This example illustrates all of what you need to know to get started with the new torchvision.transforms.v2 API. We’ll cover simple tasks like image classification, and more advanced ones like object detection / segmentation.

First, a bit of setup


In [None]:
from pathlib import Path
import torch
import matplotlib.pyplot as plt
from torchvision.transforms import v2
from torchvision.io import read_image
from helpers import plot

In [None]:
plt.rcParams["savefig.bbox"] = 'tight'

torch.manual_seed(1)

# If you're trying to run that on collab, you can download the assets and the
# helpers from https://github.com/pytorch/vision/tree/main/gallery/
img = read_image(str(Path('../assets') / 'astronaut.jpg'))
print(f"{type(img) = }, {img.dtype = }, {img.shape = }")

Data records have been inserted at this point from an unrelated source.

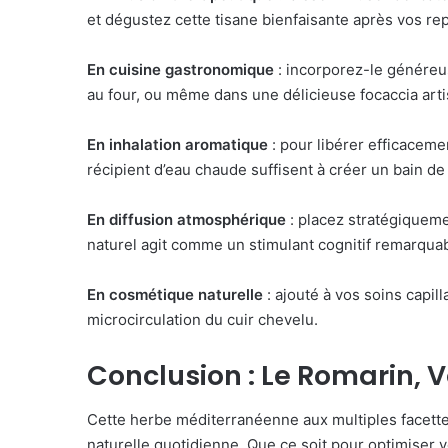
et dégustez cette tisane bienfaisante après vos re
En cuisine gastronomique
: incorporez-le généreu
au four, ou même dans une délicieuse focaccia art
En inhalation aromatique
: pour libérer efficaceme
récipient d’eau chaude suffisent à créer un bain d
En diffusion atmosphérique
: placez stratégiqueme
naturel agit comme un stimulant cognitif remarquab
En cosmétique naturelle
: ajouté à vos soins capillai
microcirculation du cuir chevelu.
Conclusion : Le Romarin, 
Cette herbe méditerranéenne aux multiples facett
naturelle quotidienne. Que ce soit pour optimiser vo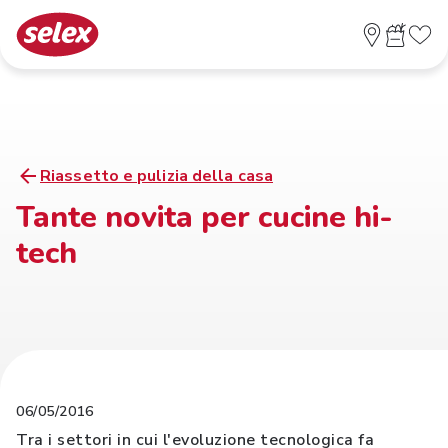
Riassetto e pulizia della casa
Tante novita per cucine hi-
tech
06/05/2016
Tra i settori in cui l'evoluzione tecnologica fa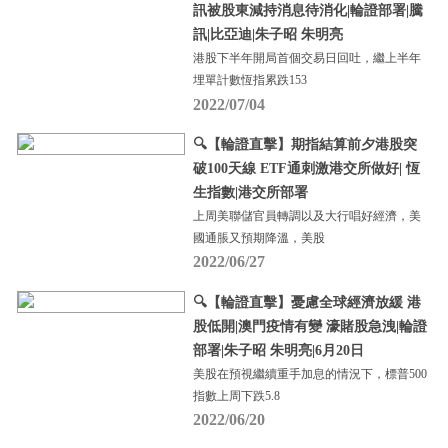
訊被股東減持消息待消化|輪證部署|騰
訊|比亞迪|朱子昭 朱明亮
港股下半年開局首個交易日回吐，繼上半年
埋單計數恆指累跌153
2022/07/04
🔍【輪證直擊】期指結算前夕港股突
破100天線 ETF通刺激港交所做好| 恆
生指數|港交所部署
上周美聯儲官員轉調以及大行唱好經濟，美
國通脹又預期降溫，美股
2022/06/27
🔍【輪證直擊】憂慮全球經濟放緩 港
股低開|澳門疫情有變 濠賭股急洩|輪證
部署|朱子昭 朱明亮|6月20日
美股在預視繼續重手加息的情況下，標普500
指數上周下跌5.8
2022/06/20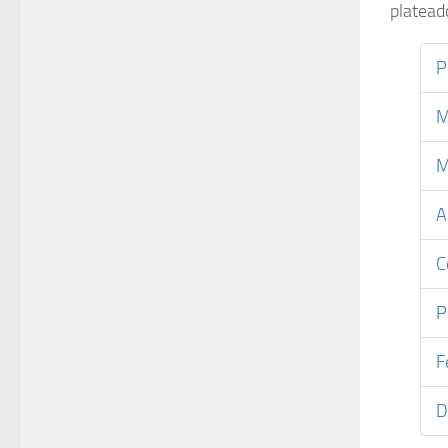
platead
P
M
M
A
C
P
F
D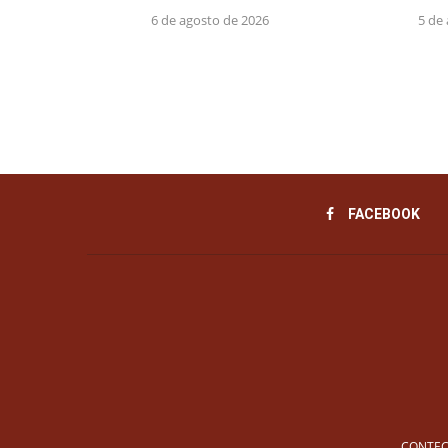
6 de agosto de 2026
5 de
FACEBOOK
CONTEC 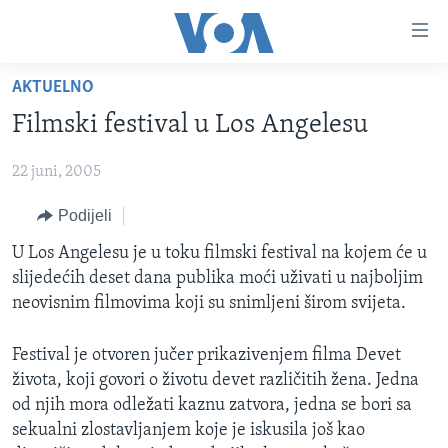
Linkovi
Pređi
na
AKTUELNO
glavni
TV PROGRAM
sadržaj
Filmski festival u Los Angelesu
VIDEO
Pređi
na
22 juni, 2005
FOTOGRAFIJE DANA
glavnu
VIJESTI
Podijeli
navigaciju
Idi
NAUKA I TEHNOLOGIJA
SJEDINJENE AMERIČKE DRŽAVE
U Los Angelesu je u toku filmski festival na kojem će u
na
slijedećih deset dana publika moći uživati u najboljim
SPECIJALNI PROJEKTI
BOSNA I HERCEGOVINA
pretragu
neovisnim filmovima koji su snimljeni širom svijeta.
KORUPCIJA
SVIJET
Festival je otvoren jučer prikazivenjem filma Devet
SLOBODA MEDIJA
života, koji govori o životu devet različitih žena. Jedna
ŽENSKA STRANA
od njih mora odležati kaznu zatvora, jedna se bori sa
sekualni zlostavljanjem koje je iskusila još kao
IZBJEGLIČKA STRANA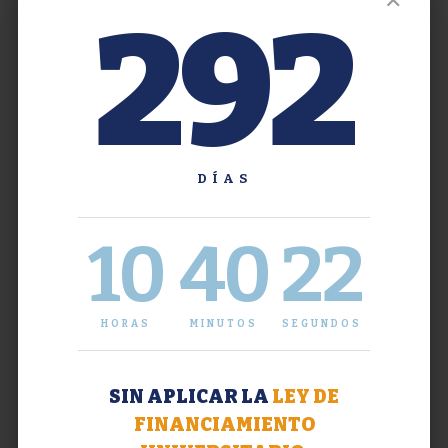
✕
292
DÍAS
10
40
22
HORAS
MINUTOS
SEGUNDOS
SIN APLICAR LA
LEY DE
FINANCIAMIENTO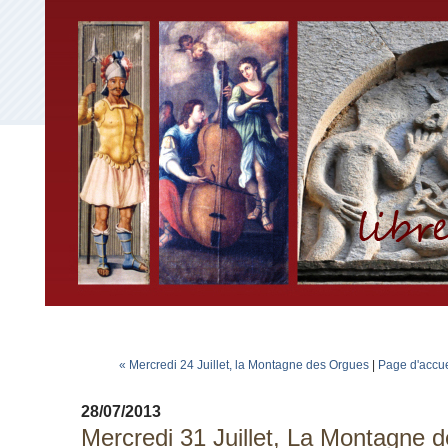
« Mercredi 24 Juillet, la Montagne des Orgues
|
Page d'accue
28/07/2013
Mercredi 31 Juillet, La Montagne 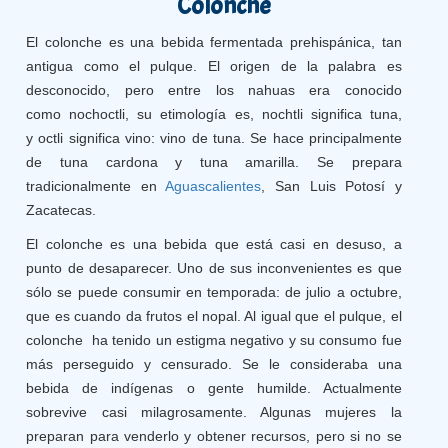
Colonche
El colonche es una bebida fermentada prehispánica, tan
antigua como el pulque. El origen de la palabra es
desconocido, pero entre los nahuas era conocido
como nochoctli, su etimología es, nochtli significa tuna,
y octli significa vino: vino de tuna. Se hace principalmente
de tuna cardona y tuna amarilla. Se prepara
tradicionalmente en
Aguascalientes
, San Luis Potosí y
Zacatecas.
El colonche es una bebida que está casi en desuso, a
punto de desaparecer. Uno de sus inconvenientes es que
sólo se puede consumir en temporada: de julio a octubre,
que es cuando da frutos el nopal. Al igual que el pulque, el
colonche ha tenido un estigma negativo y su consumo fue
más perseguido y censurado. Se le consideraba una
bebida de indígenas o gente humilde. Actualmente
sobrevive casi milagrosamente. Algunas mujeres la
preparan para venderlo y obtener recursos, pero si no se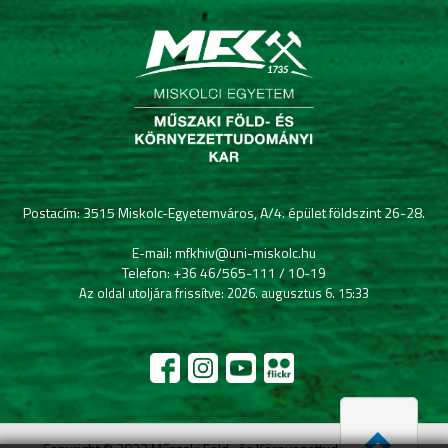
Postacím: 3515 Miskolc-Egyetemváros, A/4. épület földszint 26-28.
E-mail: mfkhiv@uni-miskolc.hu
Telefon: +36 46/565-111 / 10-19
Az oldal utoljára frissítve: 2026. augusztus 6. 15:33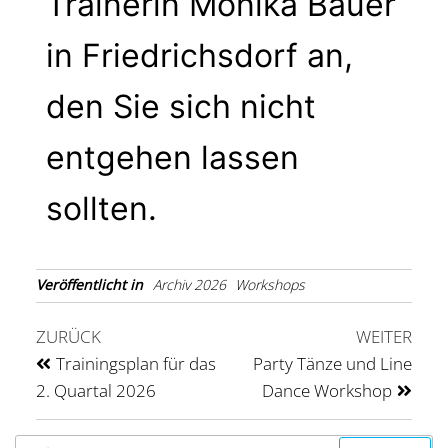
Trainerin Monika Bauer
in Friedrichsdorf an,
den Sie sich nicht
entgehen lassen
sollten.
Veröffentlicht in
Archiv 2026
Workshops
ZURÜCK
WEITER
Trainingsplan für das
Party Tänze und Line
2. Quartal 2026
Dance Workshop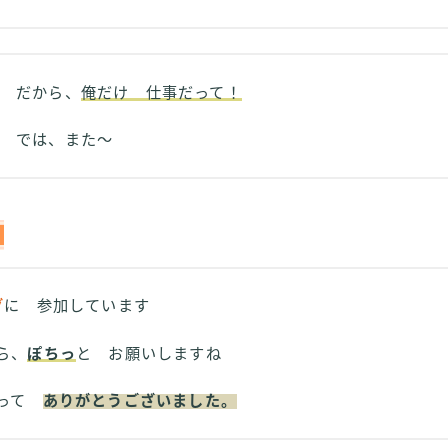
だから、
俺だけ 仕事だって！
では、また～
グ
に 参加しています
ら、
ぽちっ
と お願いしますね
さって
ありがとうございました。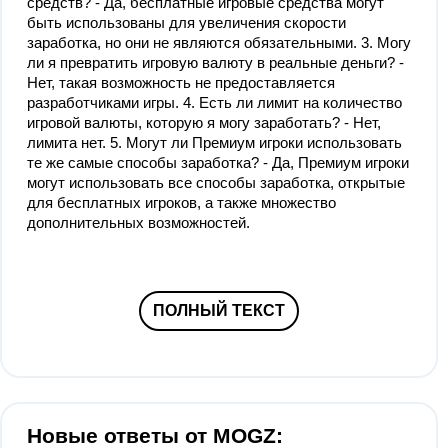
средств? - Да, бесплатные игровые средства могут
быть использованы для увеличения скорости
заработка, но они не являются обязательными. 3. Могу
ли я превратить игровую валюту в реальные деньги? -
Нет, такая возможность не предоставляется
разработчиками игры. 4. Есть ли лимит на количество
игровой валюты, которую я могу заработать? - Нет,
лимита нет. 5. Могут ли Премиум игроки использовать
те же самые способы заработка? - Да, Премиум игроки
могут использовать все способы заработка, открытые
для бесплатных игроков, а также множество
дополнительных возможностей.
ПОЛНЫЙ ТЕКСТ
Новые ответы от MOGZ: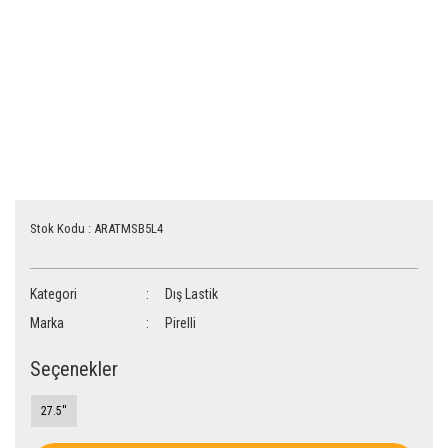
Stok Kodu : ARATMSB5L4
Kategori
Dış Lastik
Marka
Pirelli
Seçenekler
27.5''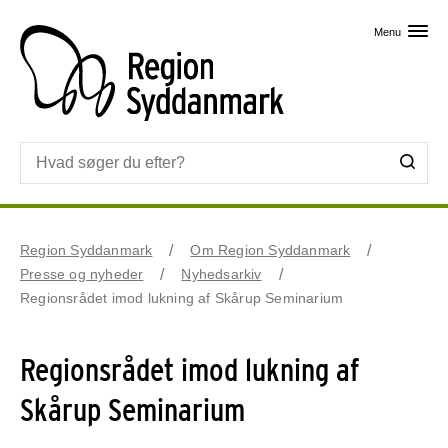
Skip til primært indhold
Menu
Region Syddanmark
Om Region Syddanmark
Presse og nyheder
Nyhedsarkiv
Regionsrådet imod lukning af Skårup Seminarium
Regionsrådet imod lukning af
Skårup Seminarium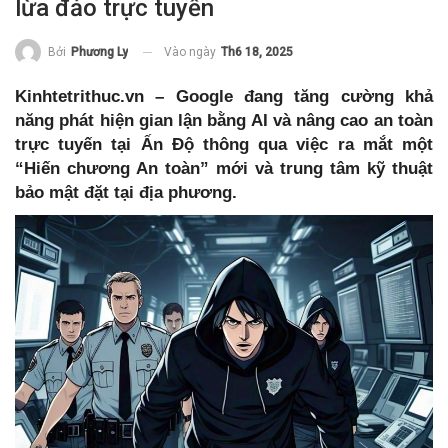
lừa đảo trực tuyến
Vào ngày
Th6 18, 2025
Bởi
Phương Ly
Kinhtetrithuc.vn – Google đang tăng cường khả
năng phát hiện gian lận bằng AI và nâng cao an toàn
trực tuyến tại Ấn Độ thông qua việc ra mắt một
“Hiến chương An toàn” mới và trung tâm kỹ thuật
bảo mật đặt tại địa phương.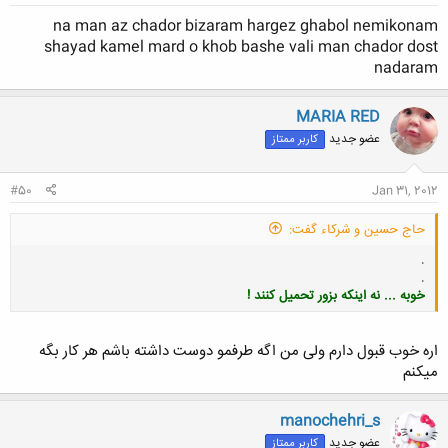
na man az chador bizaram hargez ghabol nemikonam
shayad kamel mard o khob bashe vali man chador dost
nadaram
MARIA RED
عضو جدید
کاربر ممتاز
#50
Jan 31, 2012
حاج حسین و شرکاء گفت:
.
.
خوبه ... نه اینکه بزور تحمیل کنند !
اره خوب قبول دارم ولی من اگه طرفمو دوست داشته باشم هر کار بگه
میکنم
کلیک کنید تا باز شود...
manochehri_s
عضو جدید
کاربر ممتاز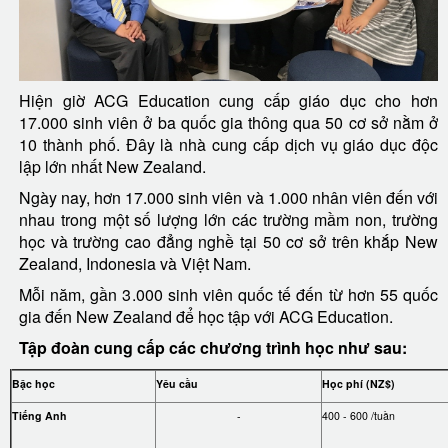
Hiện giờ ACG Education cung cấp giáo dục cho hơn
17.000 sinh viên ở ba quốc gia thông qua 50 cơ sở nằm ở
10 thành phố. Đây là nhà cung cấp dịch vụ giáo dục độc
lập lớn nhất New Zealand.
Ngày nay, hơn 17.000 sinh viên và 1.000 nhân viên đến với
nhau trong một số lượng lớn các trường mầm non, trường
học và trường cao đẳng nghề tại 50 cơ sở trên khắp New
Zealand, Indonesia và Việt Nam.
Mỗi năm, gần 3.000 sinh viên quốc tế đến từ hơn 55 quốc
gia đến New Zealand để học tập với ACG Education.
Tập đoàn cung cấp các chương trình học như sau:
Bậc học
Yêu cầu
Học phí (NZ$)
Tiếng Anh
-
400 - 600 /tuần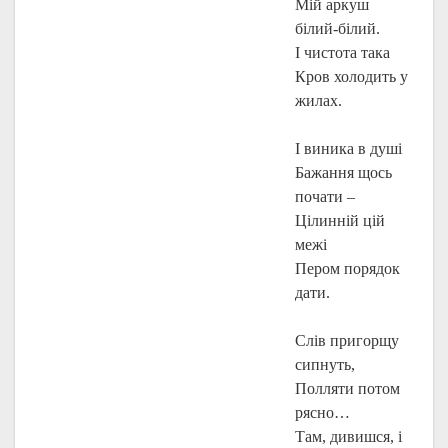
Мій аркуш
білий-білий.
І чистота така
Кров холодить у
жилах.
І виника в душі
Бажання щось
почати –
Цілинній цій
межі
Пером порядок
дати.
Слів пригорщу
сипнуть,
Полляти потом
рясно…
Там, дивишся, і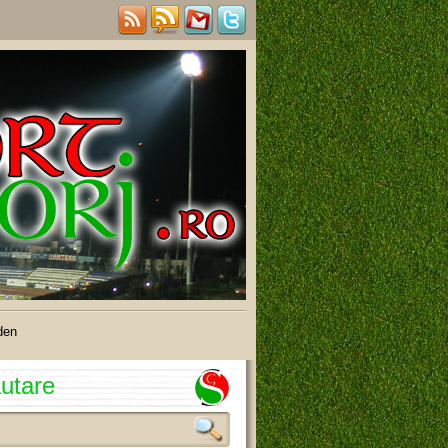
den
utare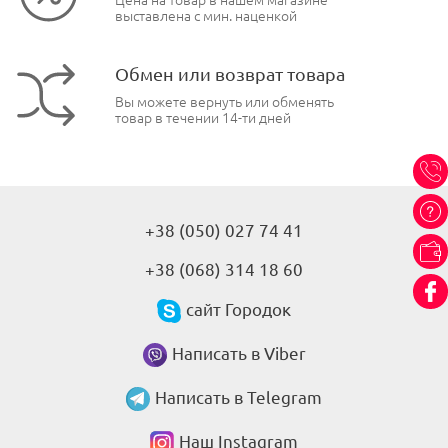
Цена на товар в нашем магазине
выставлена с мин. наценкой
Обмен или возврат товара
Вы можете вернуть или обменять
товар в течении 14-ти дней
+38 (050) 027 74 41
+38 (068) 314 18 60
сайт Городок
Написать в Viber
Написать в Telegram
Наш Instagram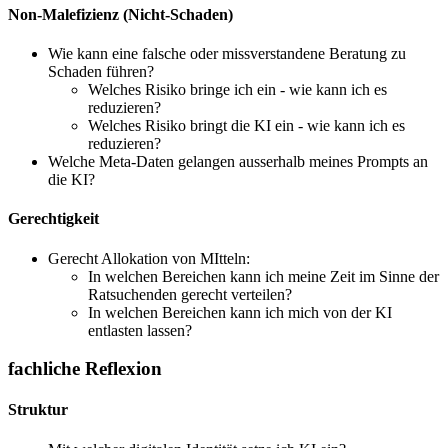
Non-Malefizienz (Nicht-Schaden)
Wie kann eine falsche oder missverstandene Beratung zu
Schaden führen?
Welches Risiko bringe ich ein - wie kann ich es
reduzieren?
Welches Risiko bringt die KI ein - wie kann ich es
reduzieren?
Welche Meta-Daten gelangen ausserhalb meines Prompts an
die KI?
Gerechtigkeit
Gerecht Allokation von MItteln:
In welchen Bereichen kann ich meine Zeit im Sinne der
Ratsuchenden gerecht verteilen?
In welchen Bereichen kann ich mich von der KI
entlasten lassen?
fachliche Reflexion
Struktur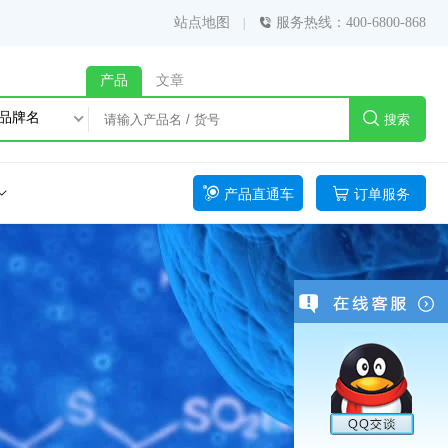
站点地图
服务热线：400-6800-868
产品
文章
品牌名
搜索
产品直通车
订单服务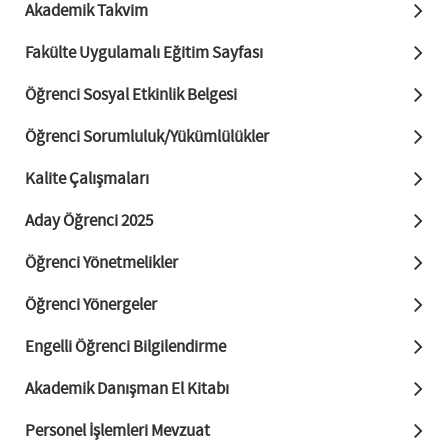
Akademik Takvim
Fakülte Uygulamalı Eğitim Sayfası
Öğrenci Sosyal Etkinlik Belgesi
Öğrenci Sorumluluk/Yükümlülükler
Kalite Çalışmaları
Aday Öğrenci 2025
Öğrenci Yönetmelikler
Öğrenci Yönergeler
Engelli Öğrenci Bilgilendirme
Akademik Danışman El Kitabı
Personel İşlemleri Mevzuat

# If you just care about image classification, things are very simple. A basic classification pipeline may look like this:


In [None]:
transform = v2.RandomCrop(size=(224, 224))
out = transform(img)

plot([img, out])

In [None]:
transforms = v2.Compose([
    v2.RandomResizedCrop(size=(224, 224), antialias=True),
    v2.RandomHorizontalFlip(p=0.5),
    v2.ToDtype(torch.float32, scale=True),
    v2.Normalize(mean=[0.485, 0.456, 0.406], std=[0.229, 0.224, 0.225]),
])
out = transforms(img)

plot([img, out])

# Detection, Segmentation, Videos


In [None]:
from torchvision import tv_tensors

boxes = tv_tensors.BoundingBoxes(
    [
        [15, 10, 370, 510],
        [275, 340, 510, 510],
        [130, 345, 210, 425]
    ],
    format="XYXY", canvas_size=img.shape[-2:])

transforms = v2.Compose([
    v2.RandomResizedCrop(size=(224, 224), antialias=True),
    v2.RandomPhotometricDistort(p=1),
    v2.RandomHorizontalFlip(p=1),
])
out_img, out_boxes = transforms(img, boxes)
print(type(boxes), type(out_boxes))

plot([(img, boxes), (out_img, out_boxes)])

` TVTensors are torch.Tensor subclasses. The available TVTensors are Image, BoundingBoxes, Mask, and Video.`

`TVTensors look and feel just like regular tensors - they are tensors. Everything that is supported on a plain torch.Tensor like .sum() or any torch.\* operator will also work on a TVTensor:`


In [5]:
img_dp = tv_tensors.Image(torch.randint(0, 256, (3, 256, 256), dtype=torch.uint8))

print(f"{isinstance(img_dp, torch.Tensor) = }")
print(f"{img_dp.dtype = }, {img_dp.shape = }, {img_dp.sum() = }")

isinstance(img_dp, torch.Tensor) = True
img_dp.dtype = torch.uint8, img_dp.shape = torch.Size([3, 256, 256]), img_dp.sum() = tensor(25151131)